If Number Two of Serpico’s reforms had been in place in New York, Peter Liang might have been paired off with a more experienced veteran officer instead of another rookie like himself.
If Number Six of Serpico’s reforms had been in place in New York and Ferguson, Missouri, the grand jury decisions not to indict Pantaleno and Wilson might be less subject to suspicions of prosecutors manipulating the results.
There will never be a solution to the problem of police brutality and community hostility until all sides involved own up to their own vested interests, sacred cows and protected turf. Any meaningful progress means giving up, compromising, hammering out and forging a new deal between polarized enemies.

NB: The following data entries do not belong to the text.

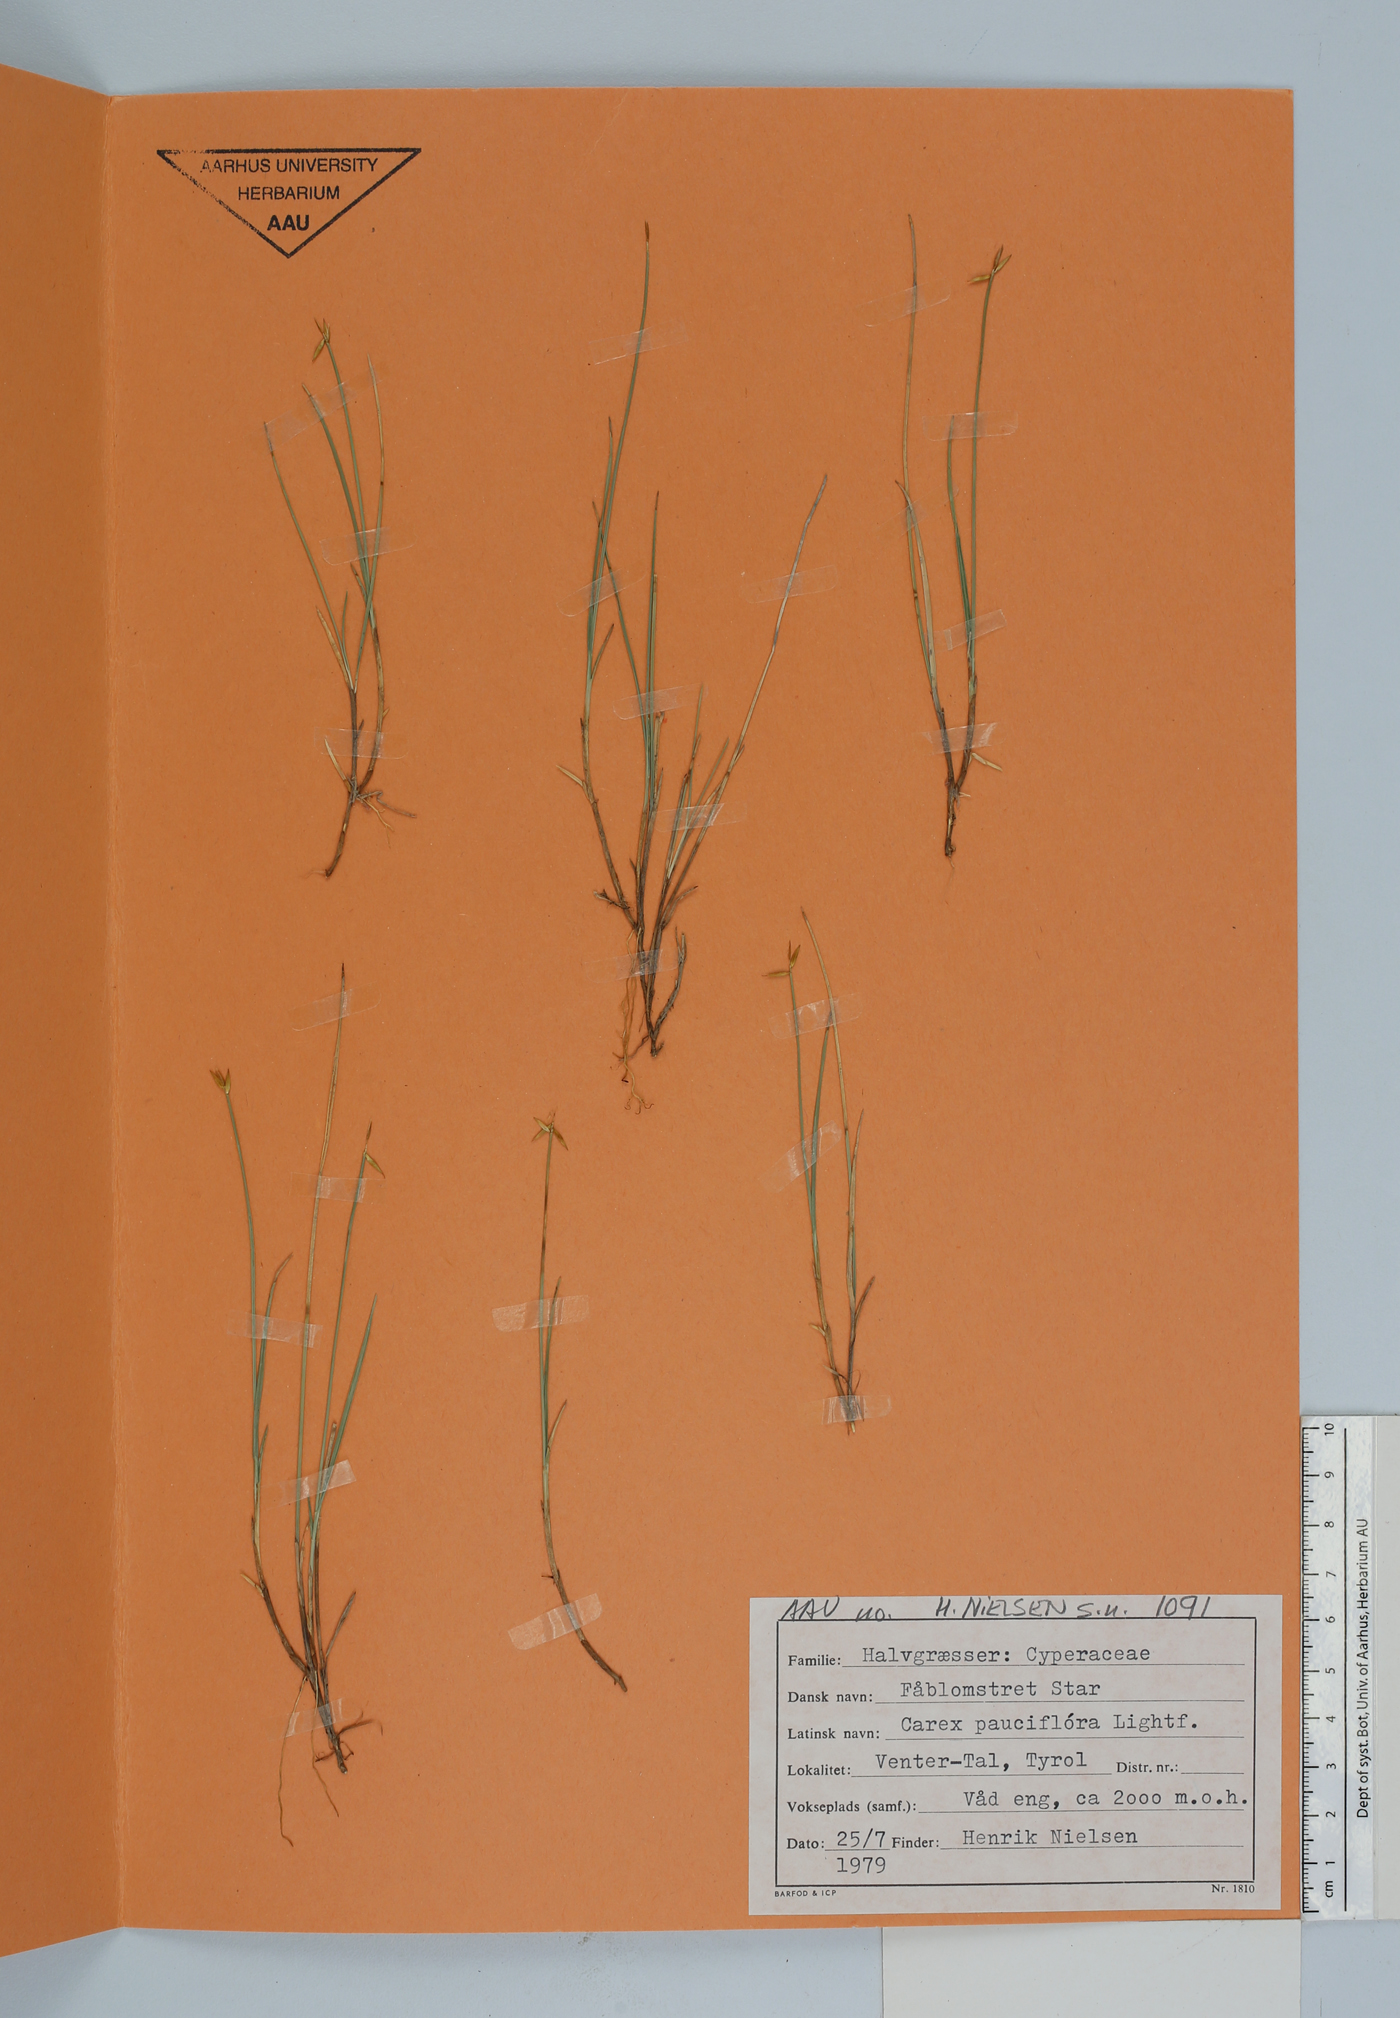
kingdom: Plantae
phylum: Tracheophyta
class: Liliopsida
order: Poales
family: Cyperaceae
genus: Carex
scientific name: Carex pauciflora
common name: Few-flowered sedge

I don’t want to view the police as an occupying force. I need them to tell my noisy neighbors to turn that racket down as much as anyone else does. At the current state of things, I’m far less concerned about ISIS or Ebola taking me out than I am Officer Friendly doing me in because he didn’t like a gesture I made during a traffic stop.
Don’t tell me being a cop is a tough, thankless gig. Who doesn’t know that? Any cop who was expecting applause should have never cut their hair, formed a rock band and learned how to play Van Halen’s “Eruption.” Most cops never pull their guns to shoot anybody. When they do most times they’re justified and every time they have to kill someone they don’t have to be probed like a visit to the proctologist.
That doesn’t give cops a license to kill and a badge does not bestow extra rights the rest of us don’t get.
It is not playing the Race Card to wonder why there are so many encounters between unarmed Black men and armed White cops end up fatal for the Black men. If the shoe were on the other foot and White cops were being mowed down by Black assailants would there any puzzlement of what the hell is going on?
The agitation of a New Black Panthers plotting acts of murder and revenge against persons and property deserves condemnation by any responsible citizen, but so does Patrick Lynch of the Patrolmen’s Benevolent Association when he calls Pantaleo “a model police officer.”
The demagoguery has to end. The distrust has to end. The polarization and politicking has to end. I want to say it can end if all sides resolve to find a way to come together and force it to end. Yet while I try to be hopeful because it doesn’t make much sense to be anything else or you might as well not get up out of bed, I can’t say I’m optimistic.
Reconciliation is possible but not if our differences remain irreconcilable. We can wait for the next Akai Gurley or Eric Garner or Mike Brown or Tamir Rice to come along and do this now familiar dance over again; five steps back and no steps forward, but if police reform is impossible a revolution against the police is inevitable.
The odds are excellent we won’t have to wait too long to find out.